A group of Democratic attorneys general have reached out to a handful of Senators in an attempt to lobby against a pair of bills that would allowing debt buyers to bypass state interest rate caps and undo an Appeals Court ruling which ruled that a debt buyer was not privy to the same pre-emption from state usury laws as the financial institution that originated the loan.

HR 3299, the Protecting Consumers’ Access to Credit Act of 2017, has passed the House of Representatives and is now in the Senate for consideration, and HR 4439, the Modernizing Credit Opportunities Act, remains before the House Financial Services Committee. The state AGs are looking for Congress not to open a loophole that would allow lenders, and subsequent purchasers of those unpaid debts, to sidestep state laws.

In the case of Madden v. Midland Funding, a plaintiff sued Midland Funding, a unit of Encore Credit, after the debt buyer purchased a portfolio of credit card loans from Bank of America. As a national bank, BofA was exempt from state usury laws, and was allowed to charge the maximum interest rate based on the state in which it is headquartered, which is Delaware. Delaware’s interest rate cap is 27%. When Midland purchased the portfolio, it tried to continue charging the same interest rate. A plaintiff in New York, where the cap is 25%, sued, arguing that Midland should not enjoy the same pre-emption benefits since it is not a national bank.
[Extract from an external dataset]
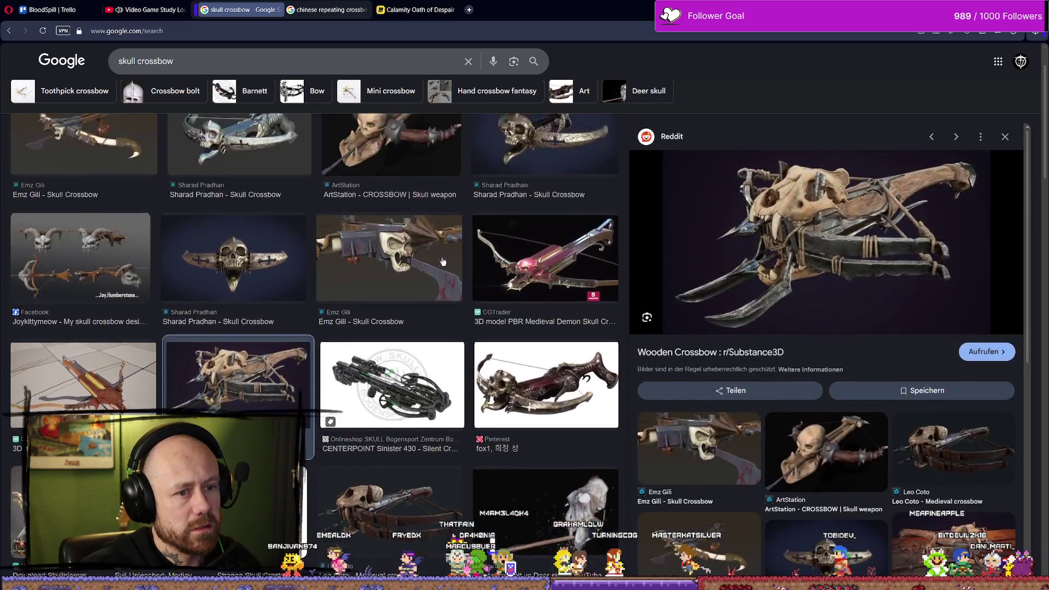
{"action": "left_click", "coordinate": [541, 238]}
Proponents of the legislation say that, if passed, it will restore consistency to the banking system and allow the financial system to continue to modernize, after the Appeals Court ruling upended nearly 200 years of legal precedent. The state AGs disagree.

It is even more important to preserve state law and allow enforcement of those laws against non-bank entities, many of which are regulated primarily at the state level. Congress should not now override state-granted protections in this important sphere of state regulation.

The letter was sent o Sen. Mitch McConnell [R-Ky.], the Senate Majority Leader, as well as Sen. Chuck Schumer [D-N.Y.], the Senate Minority Leader, Sen. Mike Crapo [R-Ind.], chairman of the Senate Banking Committee, and Sen. Sherrod Brown [D-Ohio], ranking member of the Senate Banking Committee.